» **Task to complete**: Below are several entries. Transcribe exactly those lines that fall from the one with "index pip: (297, 726)" through the one with "middle mcp: (831, 870)", end lines included.

» **Exercise data**:
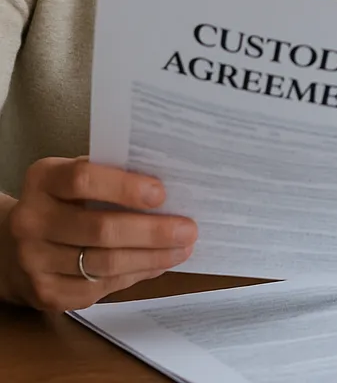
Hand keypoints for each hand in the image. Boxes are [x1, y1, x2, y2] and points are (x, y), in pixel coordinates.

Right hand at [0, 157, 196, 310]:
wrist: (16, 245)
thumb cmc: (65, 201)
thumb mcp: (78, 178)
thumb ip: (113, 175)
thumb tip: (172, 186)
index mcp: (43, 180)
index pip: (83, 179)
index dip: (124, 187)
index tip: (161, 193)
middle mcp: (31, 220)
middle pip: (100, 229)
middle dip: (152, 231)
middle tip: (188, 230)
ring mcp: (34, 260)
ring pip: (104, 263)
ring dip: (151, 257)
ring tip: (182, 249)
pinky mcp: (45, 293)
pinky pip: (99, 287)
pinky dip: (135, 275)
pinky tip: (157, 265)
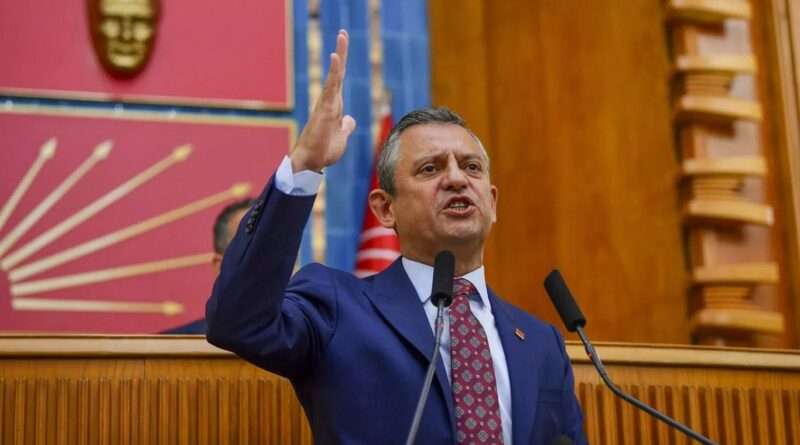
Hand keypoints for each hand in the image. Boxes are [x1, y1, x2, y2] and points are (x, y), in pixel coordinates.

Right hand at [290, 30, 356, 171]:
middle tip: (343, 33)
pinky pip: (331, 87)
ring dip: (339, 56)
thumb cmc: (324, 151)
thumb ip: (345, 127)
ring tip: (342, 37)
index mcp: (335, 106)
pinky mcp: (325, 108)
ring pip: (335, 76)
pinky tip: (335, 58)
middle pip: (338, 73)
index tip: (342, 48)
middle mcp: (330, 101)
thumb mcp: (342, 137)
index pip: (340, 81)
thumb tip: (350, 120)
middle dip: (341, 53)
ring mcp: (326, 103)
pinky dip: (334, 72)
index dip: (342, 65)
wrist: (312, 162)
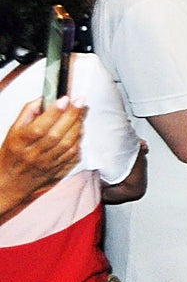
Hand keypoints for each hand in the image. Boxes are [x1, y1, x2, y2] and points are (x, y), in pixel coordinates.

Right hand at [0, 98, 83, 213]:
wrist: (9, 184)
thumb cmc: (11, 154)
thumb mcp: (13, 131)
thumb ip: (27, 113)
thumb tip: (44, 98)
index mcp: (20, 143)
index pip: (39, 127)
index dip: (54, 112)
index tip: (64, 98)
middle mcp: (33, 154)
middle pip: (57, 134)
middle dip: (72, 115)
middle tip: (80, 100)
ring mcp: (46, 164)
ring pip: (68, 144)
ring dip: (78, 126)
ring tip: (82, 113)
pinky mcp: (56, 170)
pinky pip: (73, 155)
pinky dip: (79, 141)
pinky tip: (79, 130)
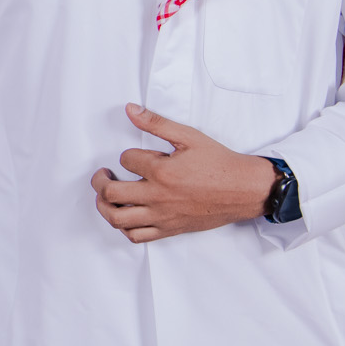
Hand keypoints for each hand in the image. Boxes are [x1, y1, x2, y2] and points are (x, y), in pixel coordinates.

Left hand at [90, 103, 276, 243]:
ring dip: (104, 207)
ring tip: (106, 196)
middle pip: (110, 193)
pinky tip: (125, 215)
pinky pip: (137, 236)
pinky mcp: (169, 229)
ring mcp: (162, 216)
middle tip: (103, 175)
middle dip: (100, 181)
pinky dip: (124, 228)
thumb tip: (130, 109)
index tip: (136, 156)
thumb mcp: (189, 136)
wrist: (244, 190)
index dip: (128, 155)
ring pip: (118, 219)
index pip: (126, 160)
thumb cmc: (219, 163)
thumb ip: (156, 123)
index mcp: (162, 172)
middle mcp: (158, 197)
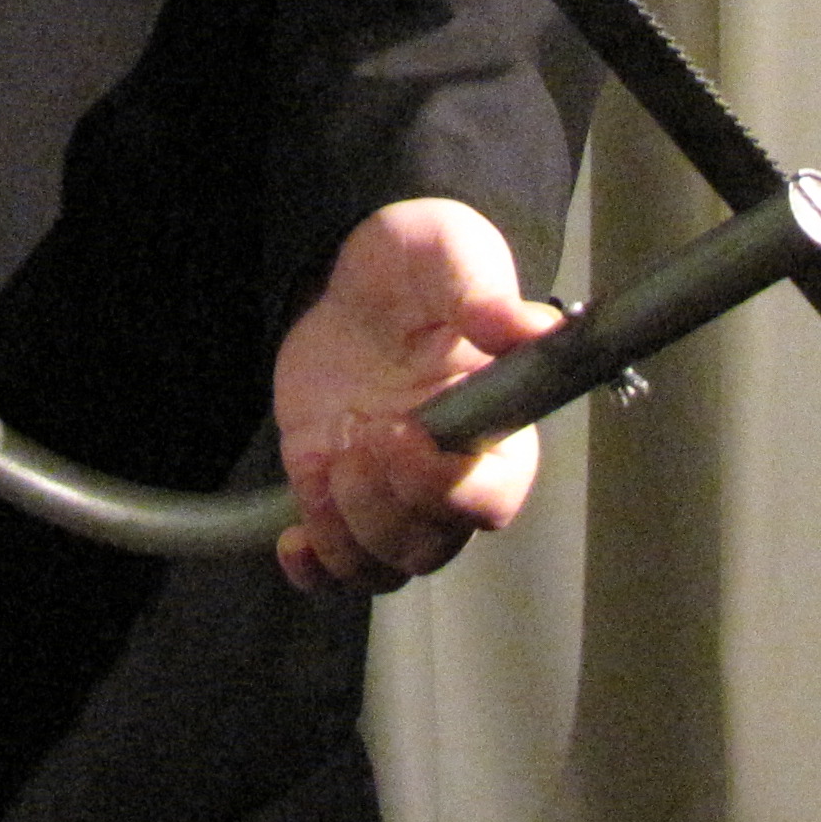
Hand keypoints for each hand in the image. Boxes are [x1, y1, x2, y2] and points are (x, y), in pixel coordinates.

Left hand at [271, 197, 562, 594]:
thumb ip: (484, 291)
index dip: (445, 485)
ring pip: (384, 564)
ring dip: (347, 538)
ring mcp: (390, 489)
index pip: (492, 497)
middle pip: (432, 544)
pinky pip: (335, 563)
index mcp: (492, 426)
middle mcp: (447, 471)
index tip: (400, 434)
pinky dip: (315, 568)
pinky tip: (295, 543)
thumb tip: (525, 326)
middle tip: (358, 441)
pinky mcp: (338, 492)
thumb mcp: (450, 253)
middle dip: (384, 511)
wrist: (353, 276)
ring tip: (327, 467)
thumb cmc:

...

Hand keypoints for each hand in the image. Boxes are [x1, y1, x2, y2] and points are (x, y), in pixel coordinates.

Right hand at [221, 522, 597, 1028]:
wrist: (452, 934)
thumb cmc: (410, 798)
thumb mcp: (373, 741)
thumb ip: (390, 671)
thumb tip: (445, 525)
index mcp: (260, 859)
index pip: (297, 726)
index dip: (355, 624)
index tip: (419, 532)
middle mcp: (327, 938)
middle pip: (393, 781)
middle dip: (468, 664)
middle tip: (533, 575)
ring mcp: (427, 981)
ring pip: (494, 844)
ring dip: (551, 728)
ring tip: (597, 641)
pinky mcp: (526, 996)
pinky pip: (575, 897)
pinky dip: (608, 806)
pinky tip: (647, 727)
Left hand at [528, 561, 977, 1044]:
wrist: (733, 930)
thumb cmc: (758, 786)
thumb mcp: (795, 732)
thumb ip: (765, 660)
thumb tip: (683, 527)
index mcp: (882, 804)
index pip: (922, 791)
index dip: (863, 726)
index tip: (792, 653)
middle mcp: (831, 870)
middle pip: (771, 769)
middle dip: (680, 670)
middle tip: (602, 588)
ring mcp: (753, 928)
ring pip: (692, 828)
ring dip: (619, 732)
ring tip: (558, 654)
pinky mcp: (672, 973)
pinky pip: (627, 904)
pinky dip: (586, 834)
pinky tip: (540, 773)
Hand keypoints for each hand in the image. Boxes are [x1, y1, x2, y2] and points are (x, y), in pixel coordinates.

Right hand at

» **Exercise output**:
index pip: (297, 726)
index dip: (355, 624)
index tip: (419, 532)
middle mcp: (327, 938)
middle pip: (393, 781)
middle dip: (468, 664)
middle tip: (533, 575)
ring mcp: (427, 981)
ring pip: (494, 844)
ring dip: (551, 728)
ring tip: (597, 641)
pinky mcp: (526, 996)
pinky pip: (575, 897)
pinky dip: (608, 806)
pinky tip: (647, 727)
Left hand at [528, 561, 977, 1044]:
wrist: (733, 930)
thumb cmc: (758, 786)
thumb mcp: (795, 732)
thumb ip: (765, 660)
thumb tip: (683, 527)
index mcp: (882, 804)
index pip: (922, 791)
index dip: (863, 726)
index tip: (792, 653)
middle mcp: (831, 870)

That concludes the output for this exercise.